As watermilfoil, starry stonewort and other invasive weeds continue their incursion into Minnesota’s lakes, the state has resumed a popular grant program to help local lake associations fight back.

The Minnesota Department of Natural Resources (DNR) began collecting an increased fee this week on boat registrations — the first increase on a special surcharge for invasive species management in more than 20 years. The increase, $5.60 per boat, is expected to raise about $900,000 over the next two years.

The bulk of that money will go to lake associations, cities and counties to help pay for lake testing, chemical spraying and inspectors to monitor public boat launches.
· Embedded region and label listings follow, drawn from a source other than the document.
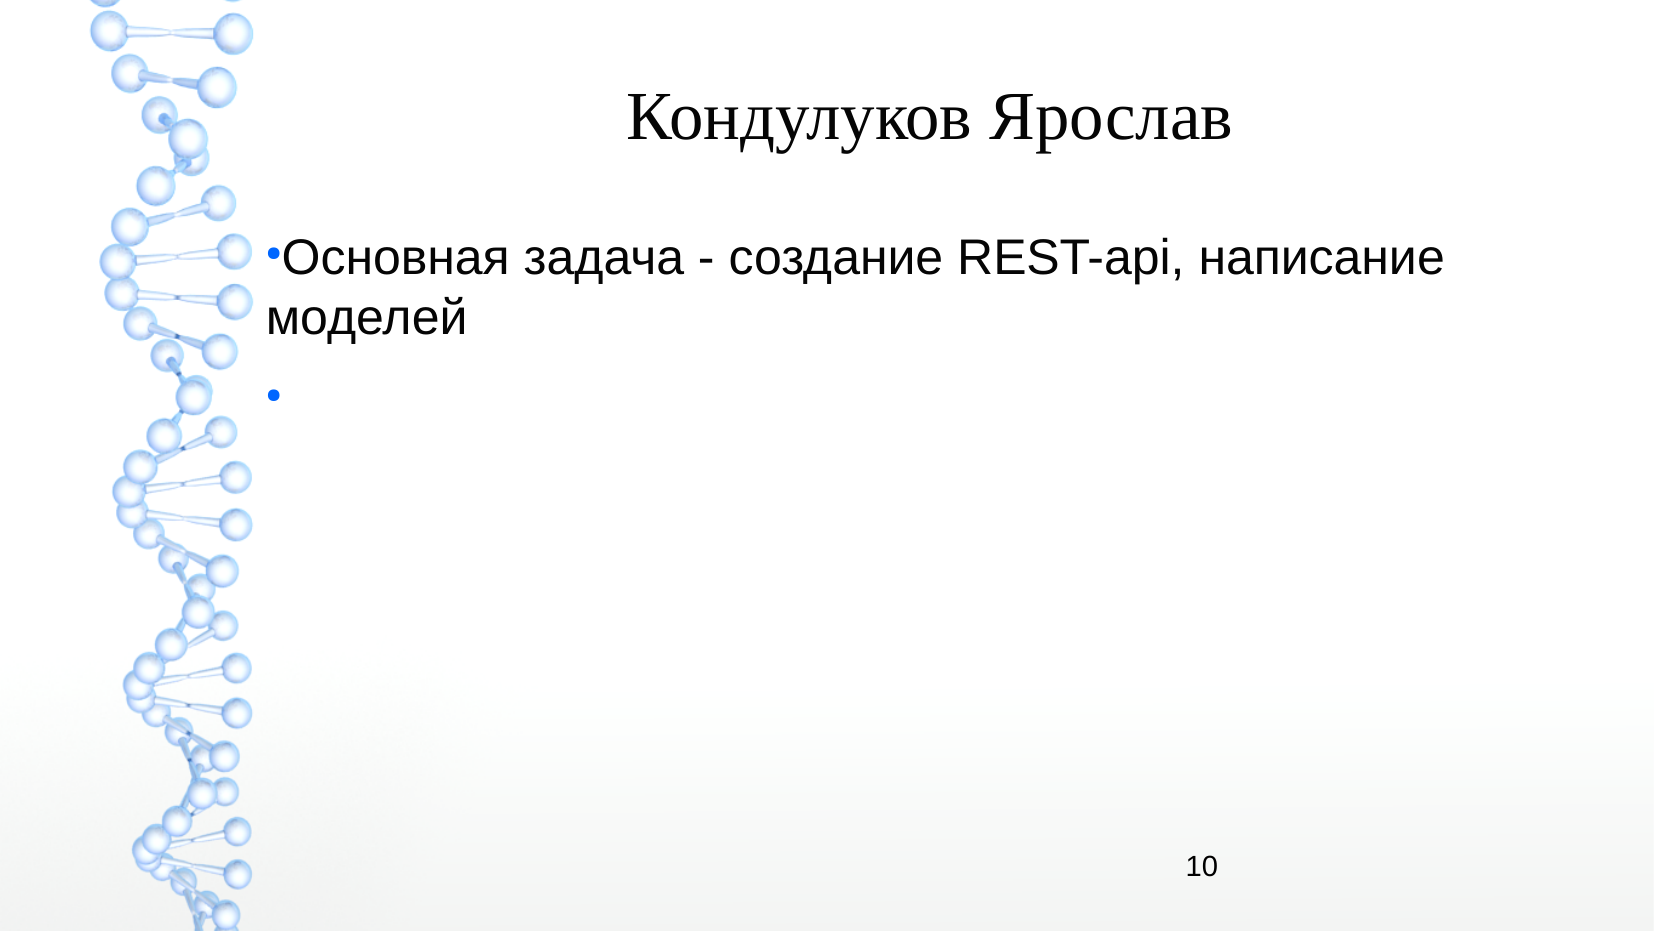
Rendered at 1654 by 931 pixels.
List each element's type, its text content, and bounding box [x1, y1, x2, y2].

text_box [1185, 847, 1571, 912]
list Основная задача - создание REST-api, написание моделей [265, 224, 1595, 764]
title Кондулуков Ярослав [265, 35, 1595, 189]
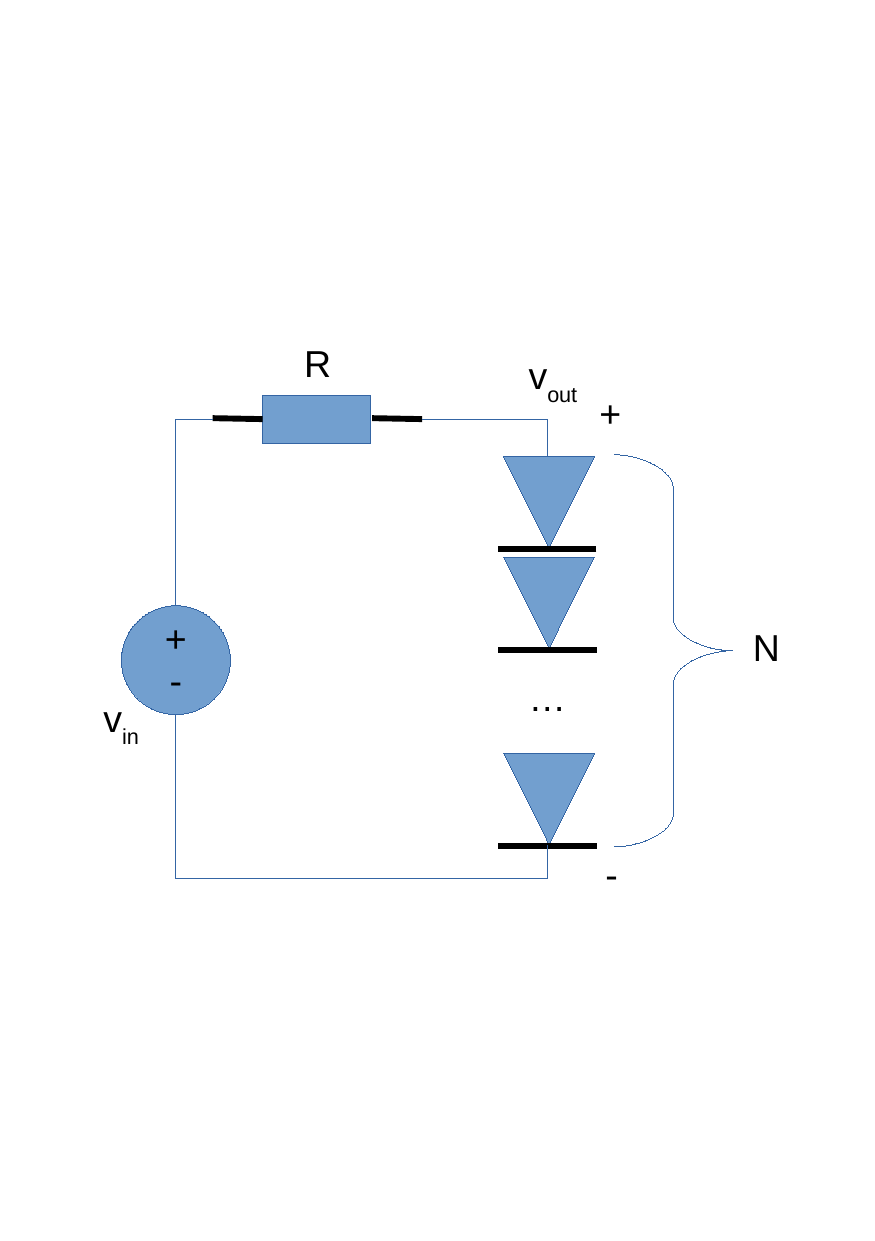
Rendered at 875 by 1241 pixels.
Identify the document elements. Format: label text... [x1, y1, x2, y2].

The grants will have to be matched by homeowners or other local sources.

Lawmakers stopped funding the grants two years ago during a period of state budget cuts, causing home- and cabin owners on lakeshores across the state to either cut back their efforts or pay more out of pocket. Property owners argued that those costs should be shared by all Minnesota boaters who use the lakes and share responsibility for spreading invasives, which can latch onto boats and be carried to uninfested waters.

DNR officials hope to start issuing grants by the end of the summer, but the majority of the money raised won’t be used until next year, said Heidi Wolf, DNR invasive species unit supervisor.

“There will be some treatments, but there won’t be much this season,” Wolf said. “Usually a lot of [the grants] go out in the spring because that’s when you treat for curly-leafed pondweed and Eurasian watermilfoil.”

The DNR will set aside $100,000 this year as an emergency fund to immediately target any new breakouts of starry stonewort or zebra mussels, which are particularly aggressive and damaging to native fish and plant species as well as pipes and culverts. If the state sees no new infestations, the DNR will use that money next year to offer more treatment grants to lake associations and municipalities.

The return of the state grants will be welcomed on Lake Minnetonka, which attracts about 62,000 boat launches from its public access points every year, said Eric Evenson, director of the Lake Minnetonka Association.

“We’re glad it’s back. It’s a good start. But the nature of the problem is much greater than the resources that are being put into it,” Evenson said.

Lake Minnetonka has been infested with watermilfoil for decades. The Lake Association is now spraying the weeds in six bays of the large lake with some success. Depending on how bad the infestation is, the association might pay up to $15,000 to treat a single bay in a year. The grants would help either alleviate some of that cost for homeowners or increase the treatments on Minnetonka.

Showing results

In Lake Minnetonka, the treatments are starting to show results, Evenson said. Some years, the milfoil doesn’t show up at all in bays that had been infested. And, for the first time in a long time, people are starting to see native plants grow in certain areas of the lake, Evenson said.

“That’s pretty exciting because we know that if we can get healthy native plants to grow, that will make it a little more difficult for these invasives to come in and take hold,” he added.

About 75 miles northwest of Minnetonka, Rice Lake near Paynesville has avoided watermilfoil so far but has been fighting starry stonewort weeds for the past four years.

The Rice Lake Association and Stearns County have been spraying and monitoring the infestation in an effort to keep it contained to the areas near the public boat launches where it has taken hold, said Susan Anderson, Lake Association president.

“Everything we get, we use for surveys, inspections and chemical treatment,” Anderson said. “Without it, I don’t know what we’d do.”

Anderson said she’s glad the state has found a way to spread the cost of fighting invasives across all boaters, not just cabin owners or counties with infestations.

“These are all public waters and we know that these species are transported mostly by boat,” she said.